Der Slow-Recovery-Vollautomat in der Landbäckerei Schmidt kann zwölf Wagen fassen.Jeder Wagen ist mit 20 Blechen bzw. Gardielen mit geschlitzten Seitenwänden bestückt. Innen- und Außenverkleidung sowie der Boden der Zelle bestehen aus Edelstahl. Die Steuerung mit der Touch-Screen-Bedienung befindet sich über der Tür. Soll das Programm für die Teiglingskonditionierung starten, genügt die Berührung des Startsymbols. Ein Rammschutz sorgt außen und innen für glatte Wandflächen ohne Kratzer und Dellen über viele Jahre. Die Luftführung von einer Seite wird durch eine Luftabsaugung an der anderen Seite unterstützt, so dass der Luftstrom rasch für eine gleichmäßige Temperatur- und Feuchtigkeitsverteilung im Raum sorgt. „Jeder muss beim Beschicken natürlich darauf achten, dass der Luftstrom ungehindert zirkulieren kann, damit er nicht abgeschnitten wird“, erläutert Arko.
Pionier bei Fernüberwachung
Koma gehört zu den Pionieren bei der Fernüberwachung von Kälteanlagen rund um die Uhr. In den Computer des Slow Recovery-Vollautomaten sind TeleGuard und Datenlogger bereits integriert. Auch Familie Arko hat sich für das Plus an Sicherheit entschieden. Einbezogen in die Computer-Fernüberwachung sind auch die übrigen Koma-Kälteanlagen. Bei einer Störung würde Familie Arko oder ein Vertreter umgehend telefonisch informiert. Überhaupt sind die Arkos mit der Leistungsfähigkeit der Kältetechnik von Koma sehr zufrieden. „Alle Versprechen werden hundertprozentig eingehalten“, loben sie. Insbesondere auf gleichmäßige Gare im oberen wie unteren Bereich der Stikken kam es ihnen an.
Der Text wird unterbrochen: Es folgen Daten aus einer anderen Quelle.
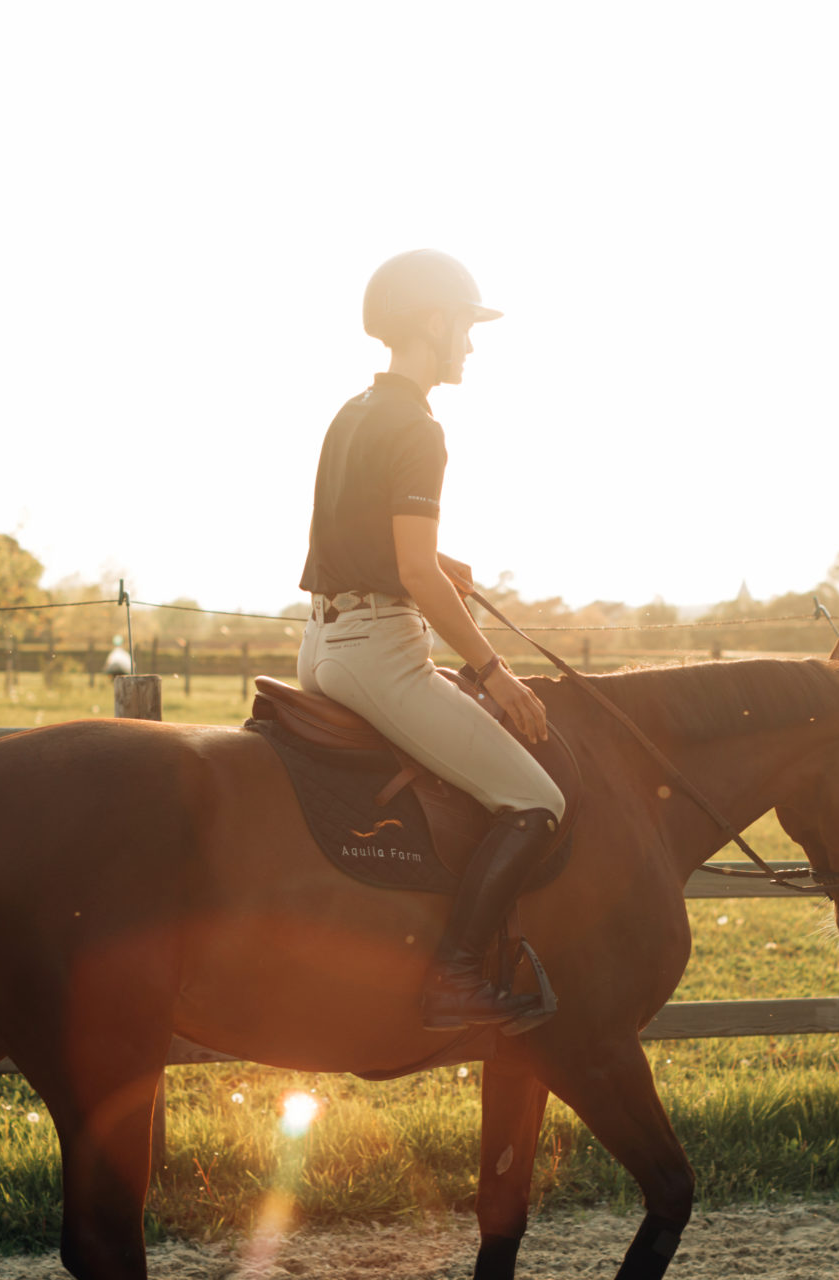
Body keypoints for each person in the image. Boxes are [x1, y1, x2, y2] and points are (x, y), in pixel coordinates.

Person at [297, 249, 566, 1031]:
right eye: (467, 330)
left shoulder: (352, 412)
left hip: (321, 645)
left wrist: (439, 561)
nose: (472, 348)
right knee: (536, 799)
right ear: (434, 322)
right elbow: (413, 573)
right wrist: (497, 672)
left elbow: (350, 536)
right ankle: (452, 978)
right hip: (379, 651)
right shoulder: (419, 428)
Das Streben nach Qualität umfasst in der Landbäckerei Schmidt natürlich noch viel mehr als die Langzeitführung für Teiglinge. Schon bei der Teigbereitung wird penibel auf die Einhaltung der optimalen Teigtemperatur geachtet. Jede Charge wird trotz automatischer Temperaturmessung des Kneters kontrolliert und die Temperatur protokolliert. Brötchen, die in den Filialen gebacken werden, kommen während des Transports unter Thermoplanen. Die Ladenbackstationen sind wegen des besseren Backergebnisses mit Backherden und nicht mit Umluftöfen ausgestattet.